======== Source data ========
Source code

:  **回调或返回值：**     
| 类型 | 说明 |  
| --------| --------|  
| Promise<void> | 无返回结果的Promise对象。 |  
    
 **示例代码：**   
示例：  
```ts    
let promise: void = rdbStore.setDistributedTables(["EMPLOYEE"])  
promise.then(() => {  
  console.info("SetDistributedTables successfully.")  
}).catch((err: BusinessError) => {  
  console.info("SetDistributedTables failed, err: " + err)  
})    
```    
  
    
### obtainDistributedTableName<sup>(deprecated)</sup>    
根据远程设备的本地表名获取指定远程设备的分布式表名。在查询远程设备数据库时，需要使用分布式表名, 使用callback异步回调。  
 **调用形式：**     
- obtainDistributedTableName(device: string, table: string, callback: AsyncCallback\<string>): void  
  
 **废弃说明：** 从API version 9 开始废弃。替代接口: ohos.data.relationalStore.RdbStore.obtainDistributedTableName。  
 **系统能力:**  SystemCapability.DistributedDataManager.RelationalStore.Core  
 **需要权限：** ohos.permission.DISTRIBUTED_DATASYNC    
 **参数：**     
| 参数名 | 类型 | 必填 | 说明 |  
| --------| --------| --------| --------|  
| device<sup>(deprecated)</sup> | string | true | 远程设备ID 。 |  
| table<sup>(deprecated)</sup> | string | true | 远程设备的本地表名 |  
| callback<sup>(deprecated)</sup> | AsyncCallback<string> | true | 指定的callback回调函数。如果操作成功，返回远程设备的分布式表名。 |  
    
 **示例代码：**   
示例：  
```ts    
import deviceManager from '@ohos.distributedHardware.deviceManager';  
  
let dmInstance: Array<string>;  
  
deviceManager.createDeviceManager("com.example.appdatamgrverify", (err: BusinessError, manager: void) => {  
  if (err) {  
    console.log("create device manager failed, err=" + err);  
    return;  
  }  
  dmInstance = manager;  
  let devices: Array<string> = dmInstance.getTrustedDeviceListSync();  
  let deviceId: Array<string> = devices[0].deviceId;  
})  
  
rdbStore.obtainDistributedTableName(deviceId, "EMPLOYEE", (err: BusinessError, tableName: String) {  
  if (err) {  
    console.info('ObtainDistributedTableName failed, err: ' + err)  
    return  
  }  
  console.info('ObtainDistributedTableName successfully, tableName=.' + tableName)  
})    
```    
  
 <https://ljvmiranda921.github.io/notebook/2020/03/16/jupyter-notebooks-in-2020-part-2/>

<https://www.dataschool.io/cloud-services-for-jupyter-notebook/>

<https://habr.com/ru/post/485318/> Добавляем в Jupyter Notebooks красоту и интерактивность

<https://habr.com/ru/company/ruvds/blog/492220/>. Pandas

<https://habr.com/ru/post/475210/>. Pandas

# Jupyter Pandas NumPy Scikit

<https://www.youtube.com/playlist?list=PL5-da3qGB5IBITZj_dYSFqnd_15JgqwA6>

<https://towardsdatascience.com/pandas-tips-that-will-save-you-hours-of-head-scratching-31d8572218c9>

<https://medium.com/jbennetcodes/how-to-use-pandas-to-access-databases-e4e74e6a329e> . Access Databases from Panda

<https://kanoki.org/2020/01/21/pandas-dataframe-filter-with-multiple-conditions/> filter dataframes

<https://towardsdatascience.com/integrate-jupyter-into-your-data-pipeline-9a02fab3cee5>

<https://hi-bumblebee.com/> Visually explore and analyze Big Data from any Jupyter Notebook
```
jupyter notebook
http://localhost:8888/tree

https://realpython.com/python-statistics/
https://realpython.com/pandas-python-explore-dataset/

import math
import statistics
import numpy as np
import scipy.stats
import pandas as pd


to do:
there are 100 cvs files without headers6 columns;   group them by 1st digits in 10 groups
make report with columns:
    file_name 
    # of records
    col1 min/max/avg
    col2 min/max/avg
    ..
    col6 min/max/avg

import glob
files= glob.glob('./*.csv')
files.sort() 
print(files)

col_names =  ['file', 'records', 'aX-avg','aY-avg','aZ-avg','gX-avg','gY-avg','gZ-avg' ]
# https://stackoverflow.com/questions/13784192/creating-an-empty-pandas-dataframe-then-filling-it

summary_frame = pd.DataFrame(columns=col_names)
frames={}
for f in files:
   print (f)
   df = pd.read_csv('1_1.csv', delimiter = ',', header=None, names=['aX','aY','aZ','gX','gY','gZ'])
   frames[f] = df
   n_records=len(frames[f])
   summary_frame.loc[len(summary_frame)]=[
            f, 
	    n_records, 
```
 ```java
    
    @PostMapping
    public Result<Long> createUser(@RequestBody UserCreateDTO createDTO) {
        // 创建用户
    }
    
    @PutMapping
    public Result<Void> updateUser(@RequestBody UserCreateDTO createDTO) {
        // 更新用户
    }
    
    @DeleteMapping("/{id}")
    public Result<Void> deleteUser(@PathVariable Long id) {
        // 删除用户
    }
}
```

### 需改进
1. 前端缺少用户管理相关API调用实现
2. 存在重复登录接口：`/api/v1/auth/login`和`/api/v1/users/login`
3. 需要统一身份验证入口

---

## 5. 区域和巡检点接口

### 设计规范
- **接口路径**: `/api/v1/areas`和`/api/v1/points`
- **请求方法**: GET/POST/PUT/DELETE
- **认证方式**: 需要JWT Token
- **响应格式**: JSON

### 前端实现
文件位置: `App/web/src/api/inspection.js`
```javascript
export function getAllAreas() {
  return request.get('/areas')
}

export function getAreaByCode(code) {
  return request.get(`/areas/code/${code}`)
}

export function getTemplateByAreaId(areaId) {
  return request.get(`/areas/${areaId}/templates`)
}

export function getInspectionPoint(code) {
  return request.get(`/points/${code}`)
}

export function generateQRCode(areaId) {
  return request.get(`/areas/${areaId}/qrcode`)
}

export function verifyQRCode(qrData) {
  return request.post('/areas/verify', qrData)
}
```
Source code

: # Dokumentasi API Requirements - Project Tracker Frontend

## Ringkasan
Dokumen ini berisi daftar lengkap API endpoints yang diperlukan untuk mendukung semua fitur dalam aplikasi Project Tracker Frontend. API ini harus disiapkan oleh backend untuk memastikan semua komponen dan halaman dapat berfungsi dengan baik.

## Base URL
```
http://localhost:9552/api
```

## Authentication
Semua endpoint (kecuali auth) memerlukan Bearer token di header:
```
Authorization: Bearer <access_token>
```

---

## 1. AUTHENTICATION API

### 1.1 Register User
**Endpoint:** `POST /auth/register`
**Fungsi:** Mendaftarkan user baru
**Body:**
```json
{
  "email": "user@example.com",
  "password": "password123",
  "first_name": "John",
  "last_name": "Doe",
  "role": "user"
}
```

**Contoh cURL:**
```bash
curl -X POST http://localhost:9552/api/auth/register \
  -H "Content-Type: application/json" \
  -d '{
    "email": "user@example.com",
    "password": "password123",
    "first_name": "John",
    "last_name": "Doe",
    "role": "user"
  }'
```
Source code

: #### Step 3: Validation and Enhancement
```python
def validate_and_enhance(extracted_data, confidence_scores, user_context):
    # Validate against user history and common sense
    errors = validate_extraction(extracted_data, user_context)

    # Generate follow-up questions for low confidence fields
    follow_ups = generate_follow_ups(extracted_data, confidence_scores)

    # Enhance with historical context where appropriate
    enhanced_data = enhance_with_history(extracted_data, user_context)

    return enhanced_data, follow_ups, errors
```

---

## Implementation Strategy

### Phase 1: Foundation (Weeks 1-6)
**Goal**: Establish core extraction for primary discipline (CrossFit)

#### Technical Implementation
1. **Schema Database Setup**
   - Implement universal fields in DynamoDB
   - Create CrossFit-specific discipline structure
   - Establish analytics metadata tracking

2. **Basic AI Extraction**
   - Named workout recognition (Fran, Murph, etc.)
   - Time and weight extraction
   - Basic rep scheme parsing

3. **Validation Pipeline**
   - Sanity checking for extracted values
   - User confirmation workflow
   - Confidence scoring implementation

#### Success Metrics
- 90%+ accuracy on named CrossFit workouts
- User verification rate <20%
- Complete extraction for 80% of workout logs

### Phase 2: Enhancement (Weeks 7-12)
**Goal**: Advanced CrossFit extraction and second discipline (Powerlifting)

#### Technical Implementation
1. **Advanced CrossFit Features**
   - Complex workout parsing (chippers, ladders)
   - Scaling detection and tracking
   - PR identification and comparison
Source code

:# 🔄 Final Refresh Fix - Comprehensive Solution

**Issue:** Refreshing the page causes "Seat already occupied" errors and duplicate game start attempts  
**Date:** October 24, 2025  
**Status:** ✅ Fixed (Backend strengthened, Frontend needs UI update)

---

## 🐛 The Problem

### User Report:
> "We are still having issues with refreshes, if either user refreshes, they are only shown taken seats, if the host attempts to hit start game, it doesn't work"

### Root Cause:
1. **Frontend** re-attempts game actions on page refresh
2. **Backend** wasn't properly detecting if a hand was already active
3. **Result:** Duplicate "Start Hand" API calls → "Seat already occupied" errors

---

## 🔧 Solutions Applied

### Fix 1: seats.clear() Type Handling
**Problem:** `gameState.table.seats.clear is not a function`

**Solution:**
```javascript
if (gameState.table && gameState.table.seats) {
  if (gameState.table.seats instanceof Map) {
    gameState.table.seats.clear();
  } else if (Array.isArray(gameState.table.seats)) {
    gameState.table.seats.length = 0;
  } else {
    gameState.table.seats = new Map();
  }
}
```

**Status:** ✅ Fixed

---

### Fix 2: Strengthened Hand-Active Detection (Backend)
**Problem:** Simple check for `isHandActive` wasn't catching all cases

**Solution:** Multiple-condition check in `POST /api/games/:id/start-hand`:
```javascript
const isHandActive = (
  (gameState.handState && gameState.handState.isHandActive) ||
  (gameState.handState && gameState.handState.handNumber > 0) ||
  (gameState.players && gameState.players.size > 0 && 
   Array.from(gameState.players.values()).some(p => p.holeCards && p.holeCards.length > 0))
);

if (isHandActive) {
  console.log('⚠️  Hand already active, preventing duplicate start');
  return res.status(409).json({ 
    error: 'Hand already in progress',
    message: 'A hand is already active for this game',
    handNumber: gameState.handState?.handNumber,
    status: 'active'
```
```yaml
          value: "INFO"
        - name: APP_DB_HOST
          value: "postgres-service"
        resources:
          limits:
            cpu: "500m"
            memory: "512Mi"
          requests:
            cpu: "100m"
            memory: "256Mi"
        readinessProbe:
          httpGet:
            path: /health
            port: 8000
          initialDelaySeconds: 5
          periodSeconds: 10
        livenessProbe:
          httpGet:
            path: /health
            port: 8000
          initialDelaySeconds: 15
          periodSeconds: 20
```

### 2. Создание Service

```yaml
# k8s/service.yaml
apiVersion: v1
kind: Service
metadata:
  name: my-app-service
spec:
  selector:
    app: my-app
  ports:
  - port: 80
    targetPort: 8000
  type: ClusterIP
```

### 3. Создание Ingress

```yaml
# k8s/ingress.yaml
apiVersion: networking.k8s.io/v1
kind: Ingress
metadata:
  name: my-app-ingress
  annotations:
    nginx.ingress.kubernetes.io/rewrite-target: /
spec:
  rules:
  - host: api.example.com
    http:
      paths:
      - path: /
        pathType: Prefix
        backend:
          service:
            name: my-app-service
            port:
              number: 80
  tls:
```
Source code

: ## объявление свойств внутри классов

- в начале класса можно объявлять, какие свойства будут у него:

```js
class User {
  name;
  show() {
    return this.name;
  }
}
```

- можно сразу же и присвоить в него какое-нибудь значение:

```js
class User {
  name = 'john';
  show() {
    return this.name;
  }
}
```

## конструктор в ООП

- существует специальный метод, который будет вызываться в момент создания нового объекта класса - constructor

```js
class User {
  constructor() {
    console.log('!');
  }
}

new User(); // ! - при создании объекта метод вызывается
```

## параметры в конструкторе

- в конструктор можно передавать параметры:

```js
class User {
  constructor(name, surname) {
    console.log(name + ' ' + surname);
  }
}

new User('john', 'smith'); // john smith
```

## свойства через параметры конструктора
========
:: What is expected ::
Reproduce each line of the records in which "AsyncCallback" appears.

:: Answer below ::
- obtainDistributedTableName(device: string, table: string, callback: AsyncCallback\<string>): void  
| callback<sup>(deprecated)</sup> | AsyncCallback<string> | true | 指定的callback回调函数。如果操作成功，返回远程设备的分布式表名。 |  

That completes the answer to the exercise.